Many clinical trials of novel and expensive therapies for rheumatic diseases are currently being carried out in Eastern Europe, South and Central America, and Asia. The principal investigators and sponsors of almost all these trials reside in Western Europe or the US, the results of the studies are usually published in western journals, and the largest and most lucrative markets for these therapies are in the more developed countries. As trial participants, subjects in the less developed regions mentioned have access to accurate diagnosis, regular and competent follow-up, and potentially effective, safe therapeutic agents. After the study is complete, however, very few participants will continue to have access to these therapies because of cost; even fewer will receive comparable ongoing rheumatologic care, because it is simply not available in many parts of the world. The ethical concerns raised here are comparable to those surrounding HIV and AIDS trials carried out in the developing world a few years ago.
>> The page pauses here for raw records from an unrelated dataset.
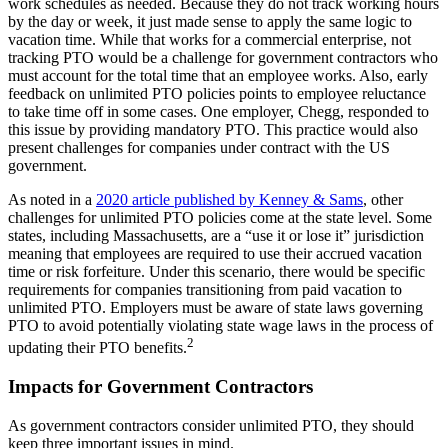
work schedules as needed. Because they do not track working hours
by the day or week, it just made sense to apply the same logic to
vacation time. While that works for a commercial enterprise, not
tracking PTO would be a challenge for government contractors who
must account for the total time that an employee works. Also, early
feedback on unlimited PTO policies points to employee reluctance
to take time off in some cases. One employer, Chegg, responded to
this issue by providing mandatory PTO. This practice would also
present challenges for companies under contract with the US
government.
As noted in a
2020 article published by Kenney & Sams
, other
challenges for unlimited PTO policies come at the state level. Some
states, including Massachusetts, are a “use it or lose it” jurisdiction
meaning that employees are required to use their accrued vacation
time or risk forfeiture. Under this scenario, there would be specific
requirements for companies transitioning from paid vacation to
unlimited PTO. Employers must be aware of state laws governing
PTO to avoid potentially violating state wage laws in the process of
2
updating their PTO benefits.
Impacts for Government Contractors
As government contractors consider unlimited PTO, they should
keep three important issues in mind.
It has become clear that optimum rheumatologic care involves early and accurate diagnosis, regular and appropriate follow-up, availability of a wide range of modalities for assessing clinical status, disease activity and progression, and unfettered access to all the various approved therapeutic options. It is unacceptable that so few can expect to receive optimum care. This is even true in the US and Europe, where the limited availability of rheumatologists to make diagnoses and provide follow-up assessments and care, inequities in health coverage, and lack of funding for recommended therapies all contribute to substandard care for many patients. These limitations are only magnified in the developing world.

With increasing divergence between optimum care and available care for patients with rheumatic diseases in most of the world, it is incumbent on us as members of the rheumatology community to ask what is our responsibility to establish minimal standards for rheumatologic care globally? This is especially urgent when so many clinical trials are being carried out in regions in which optimum rheumatologic care is not available. An objective of the Bone and Joint Decade is “to continually seek and promote cost effective prevention and treatment of musculoskeletal injuries and disorders” (www.boneandjointdecade.org). In a world teeming with unmet medical needs, providing adequate care for chronic rheumatic diseases that often affect people in midlife does not seem to be a high priority.
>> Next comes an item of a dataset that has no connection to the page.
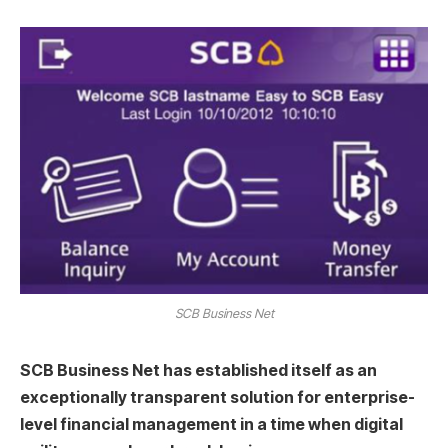
SCB Business Net
SCB Business Net has established itself as an
exceptionally transparent solution for enterprise-
level financial management in a time when digital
Perhaps the time has come for all members of the rheumatology community...to come together and demand an acceptable minimal standard of care for all rheumatic disease patients

Perhaps the time has come for all members of the rheumatology community—including the health-care providers, the pharmaceutical companies, the private and public insurers, the various professional and patient organizations, and all those people affected by rheumatic disease—to come together and demand an acceptable minimal standard of care for all rheumatic disease patients as a human right.

Only broad-based proactive advocacy will bring about timely change. Rheumatology has become a global community, at least as regards the generation of new information from clinical trials. We need to work together to ensure that exploitation of patients in clinical trials neither occurs, nor seems to occur, and that the results generated are useful and available to all. Currently, only those who already have good access to rheumatology care and therapies benefit from the results of clinical trials carried out in the developing world. One way to improve the balance of the risk-to-benefit ratio for participants in these clinical trials would be for the global rheumatology community to embrace its ethical responsibility to improve the care of all patients with rheumatic disease, wherever they are.